::: Provided data :::

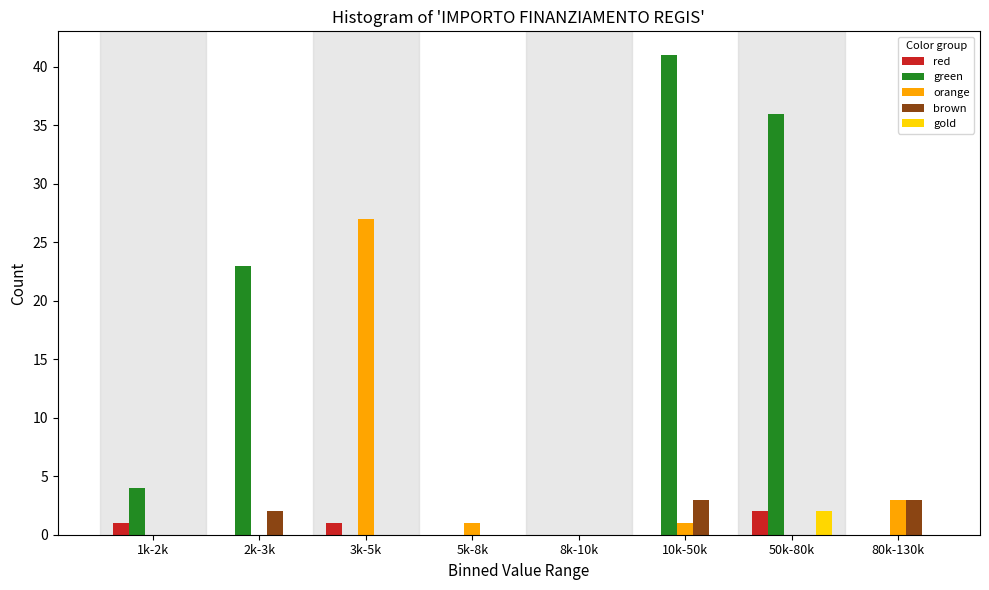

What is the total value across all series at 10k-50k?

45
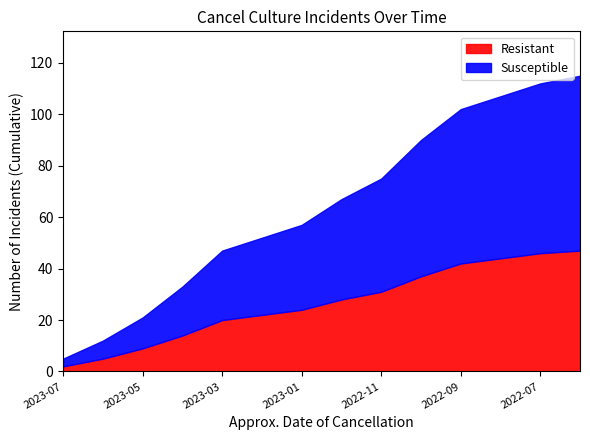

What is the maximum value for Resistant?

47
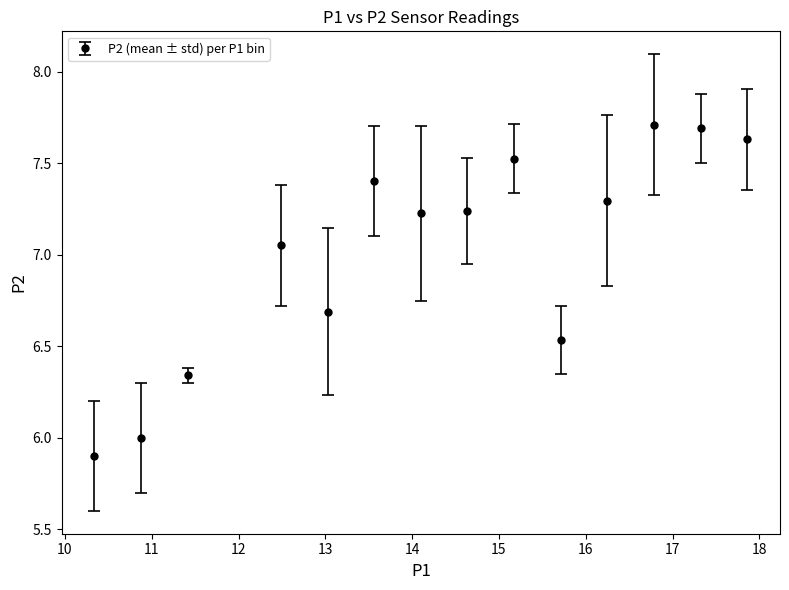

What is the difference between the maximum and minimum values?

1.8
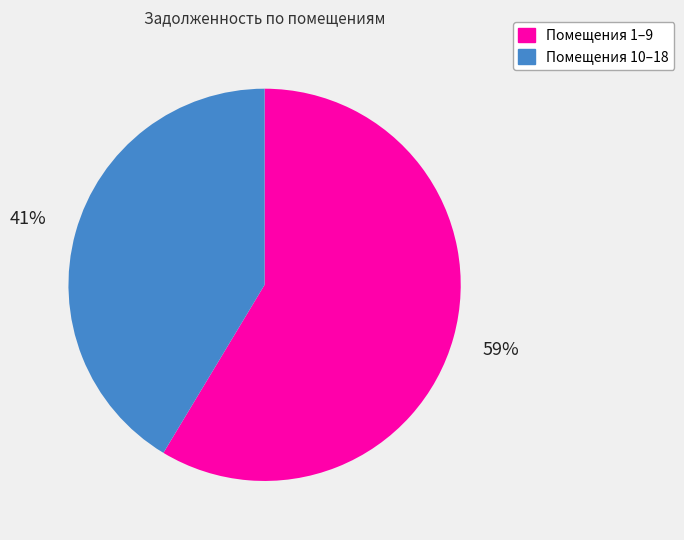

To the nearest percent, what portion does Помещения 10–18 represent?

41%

:::

- _Job item_
Reproduce all of the data above word for word, leaving out the pictures.

- _Answer space_
What is the total value across all series at 10k-50k?

45

What is the maximum value for Resistant?

47

What is the difference between the maximum and minimum values?

1.8

To the nearest percent, what portion does Помещения 10–18 represent?

41%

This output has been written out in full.